Test : Les poignées Renthal Traction Lock-on ne sont pas faites pour tous. Fines et offrant une prise en main directe et sans compromis, elles intègrent des technologies de pointe issues de la compétition. Grâce à leur design nervuré unique, elles promettent une adhérence optimale en toutes circonstances. Nous avons testé ces poignées haut de gamme afin de déterminer si leur prix est justifié et à qui elles conviennent réellement.
Dimensions et forme
- Poids: 107 g
- Diamètre: 30,7 mm
- Longueur: 133 mm
- Prix: 44,99 €
- Couleurs: Disponible en différents composés de caoutchouc (par exemple, ultra collant, souple, moyen, aramide)

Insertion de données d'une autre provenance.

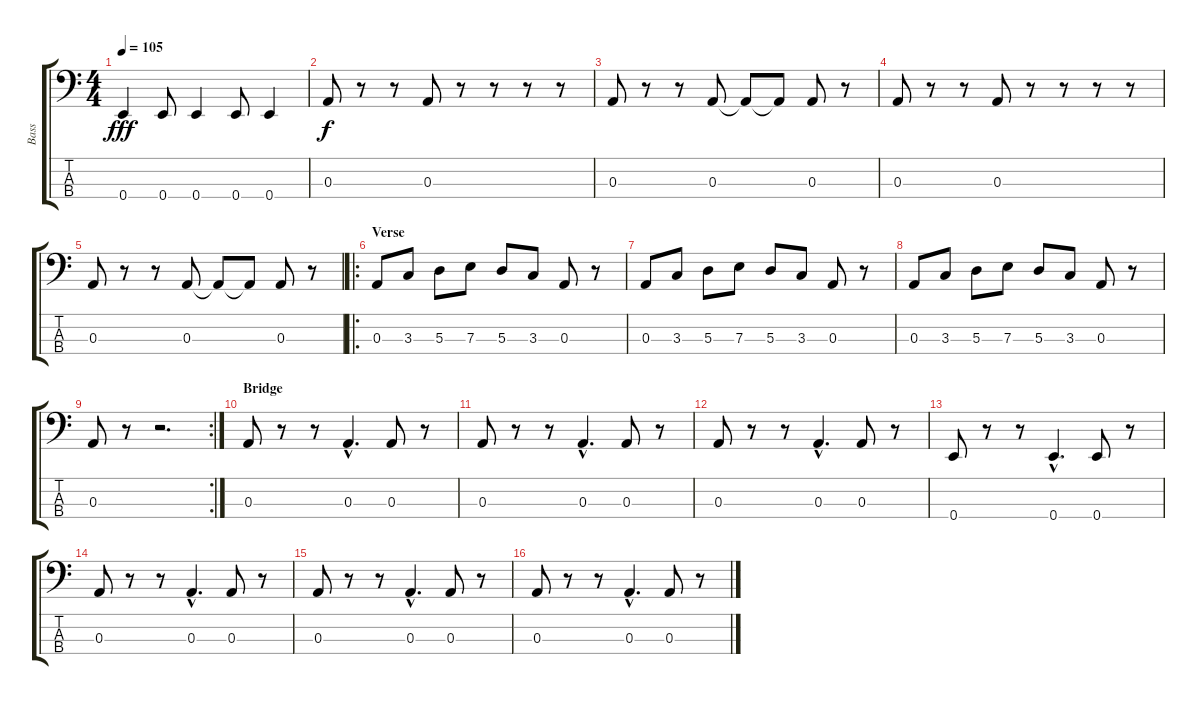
\track ("Bass" "Bass") {instrument fretlessbass}
\staff {score tabs}
\tuning (G2 D2 A1 E1) {hide}
\ts (4 4)
\tempo 105
\clef f4
\ks c
0.4.4{dy fff} 0.4.8 0.4.4 0.4.8 0.4.4 |
0.3.8{dy f} r.8 r.8 0.3.8 r.8 r.8 r.8 r.8 |
0.3.8 r.8 r.8 0.3.8 0.3{t}.8 0.3{t}.8 0.3.8 r.8 |
0.3.8 r.8 r.8 0.3.8 r.8 r.8 r.8 r.8 |
0.3.8 r.8 r.8 0.3.8 0.3{t}.8 0.3{t}.8 0.3.8 r.8 |
\ro
\section ("" "Verse")
0.3.8 3.3.8 5.3.8 7.3.8 5.3.8 3.3.8 0.3.8 r.8 |
0.3.8 3.3.8 5.3.8 7.3.8 5.3.8 3.3.8 0.3.8 r.8 |
0.3.8 3.3.8 5.3.8 7.3.8 5.3.8 3.3.8 0.3.8 r.8 |
\rc 2
0.3.8 r.8 r.2{d} |
\section ("" "Bridge")
0.3.8 r.8 r.8 0.3{hac}.4{d} 0.3.8 r.8 |
0.3.8 r.8 r.8 0.3{hac}.4{d} 0.3.8 r.8 |
0.3.8 r.8 r.8 0.3{hac}.4{d} 0.3.8 r.8 |
0.4.8 r.8 r.8 0.4{hac}.4{d} 0.4.8 r.8 |
0.3.8 r.8 r.8 0.3{hac}.4{d} 0.3.8 r.8 |
0.3.8 r.8 r.8 0.3{hac}.4{d} 0.3.8 r.8 |
0.3.8 r.8 r.8 0.3{hac}.4{d} 0.3.8 r.8
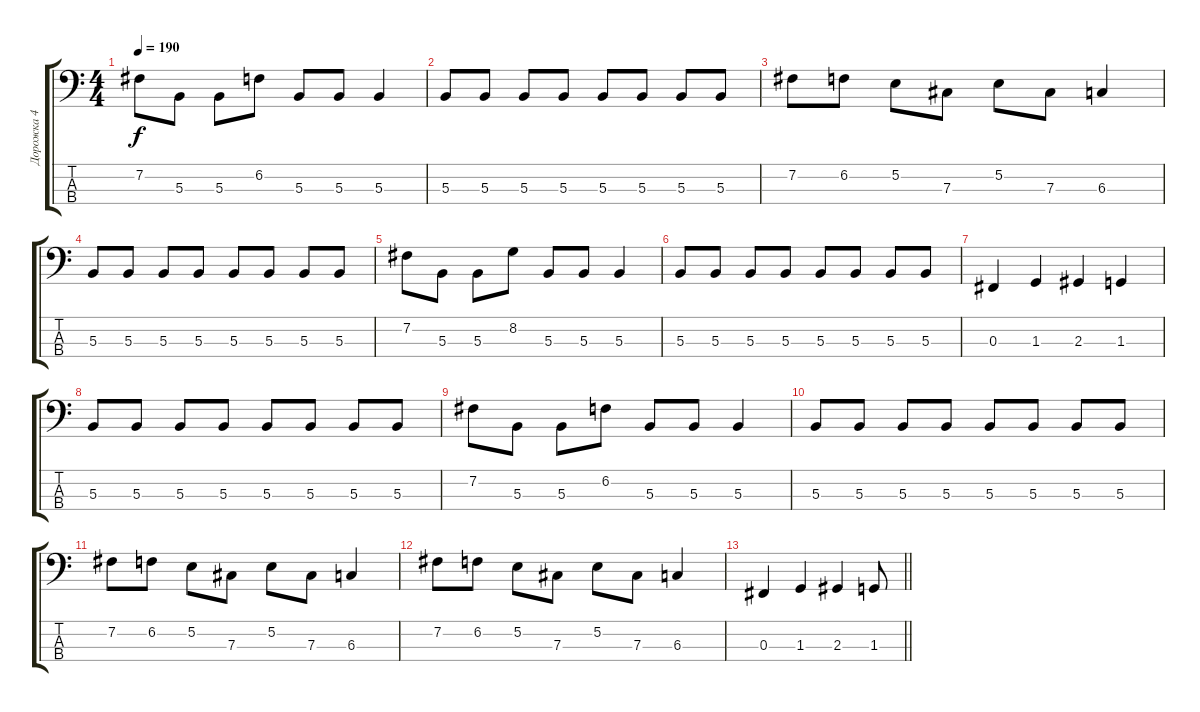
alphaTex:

\track ("Дорожка 4" "Дорожка 4") {instrument electricbassfinger}
\staff {score tabs}
\tuning (E2 B1 Gb1 Db1) {hide}
\ts (4 4)
\tempo 190
\clef f4
\ks c
7.2.8{dy f} 5.3.8 5.3.8 6.2.8 5.3.8 5.3.8 5.3.4 |
5.3.8 5.3.8 5.3.8 5.3.8 5.3.8 5.3.8 5.3.8 5.3.8 |
7.2.8 6.2.8 5.2.8 7.3.8 5.2.8 7.3.8 6.3.4 |
5.3.8 5.3.8 5.3.8 5.3.8 5.3.8 5.3.8 5.3.8 5.3.8 |
7.2.8 5.3.8 5.3.8 8.2.8 5.3.8 5.3.8 5.3.4 |
5.3.8 5.3.8 5.3.8 5.3.8 5.3.8 5.3.8 5.3.8 5.3.8 |
0.3.4 1.3.4 2.3.4 1.3.4 |
5.3.8 5.3.8 5.3.8 5.3.8 5.3.8 5.3.8 5.3.8 5.3.8 |
7.2.8 5.3.8 5.3.8 6.2.8 5.3.8 5.3.8 5.3.4 |
5.3.8 5.3.8 5.3.8 5.3.8 5.3.8 5.3.8 5.3.8 5.3.8 |
7.2.8 6.2.8 5.2.8 7.3.8 5.2.8 7.3.8 6.3.4 |
7.2.8 6.2.8 5.2.8 7.3.8 5.2.8 7.3.8 6.3.4 |
\barLineRight lightlight
0.3.4 1.3.4 2.3.4 1.3.8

Un simple coup d'œil aux spécifications techniques suffit à comprendre sa vocation : avec un poids plume de 107 grammes et un diamètre ultra-fin de moins de 31 millimètres, la poignée Renthal Traction est une poignée de performance pure et dure. Sa légèreté est d'autant plus remarquable que Renthal utilise un double système de serrage en aluminium qui la maintient fermement en place, l'empêchant de tourner, aussi bien à l'intérieur qu'à l'extérieur.
Le véritable secret réside cependant dans le caoutchouc lui-même. À l'instar des pneus, Renthal propose différentes gommes d'adhérence, de l'ultra-adhérente (« Ultra Tacky ») à l'extrêmement résistante. Notre modèle d'essai était équipé de la gomme aramide qui, grâce aux particules de Kevlar, promet une durabilité exceptionnelle et une adhérence constante. Cette gomme est légèrement rugueuse au toucher, comme si de fines particules de sable y avaient été incorporées. Toutefois, cette sensation est loin d'être désagréable, même sans gants. La sculpture de la bande de roulement est classique et arrondie, sans aucune forme ergonomique.
Sur la piste : L'aramide de traction Renthal
La semelle Renthal Traction révèle tout son potentiel sur les sentiers, à condition d'être correctement installée. Bien que ronde, son alignement est crucial. La clé réside dans sa conception ingénieuse à lamelles. Côté bout des doigts et paume, de fines lamelles plates ajustent leur position en fonction de la force appliquée.
Sur la face avant, là où les doigts agrippent le gant, les rainures sont orientées de façon à se redresser lorsqu'on pivote légèrement la main vers l'arrière, notamment en position debout sur le sentier. Elles s'accrochent littéralement au gant, offrant une adhérence incroyable. Côté paume, les rainures sont orientées dans le sens inverse. Si l'on fait glisser légèrement la paume vers l'avant lors d'un freinage brusque, elles se redressent et font office de butée. Ce système est extrêmement bien conçu et fonctionne à merveille. On ne perd jamais l'adhérence, même dans les situations les plus extrêmes.
Cette priorité absolue donnée à l'adhérence et au contrôle a un inconvénient majeur : l'amortissement. La poignée est extrêmement dure. Elle ne filtre quasiment rien et transmet la moindre aspérité du terrain directement à vos mains. Pour les cyclistes de compétition en quête d'un retour d'information maximal, c'est le rêve. Pour les cyclotouristes ou toute personne sujette à la fatigue des mains, c'est plutôt un cauchemar. Personnellement, nous avons trouvé la poignée trop fine et trop dure. De plus, la bague de serrage extérieure peut s'avérer gênante en position de prise en main large. Toutefois, il s'agit là d'impressions très subjectives qui n'enlèvent rien à la qualité de conception de la poignée.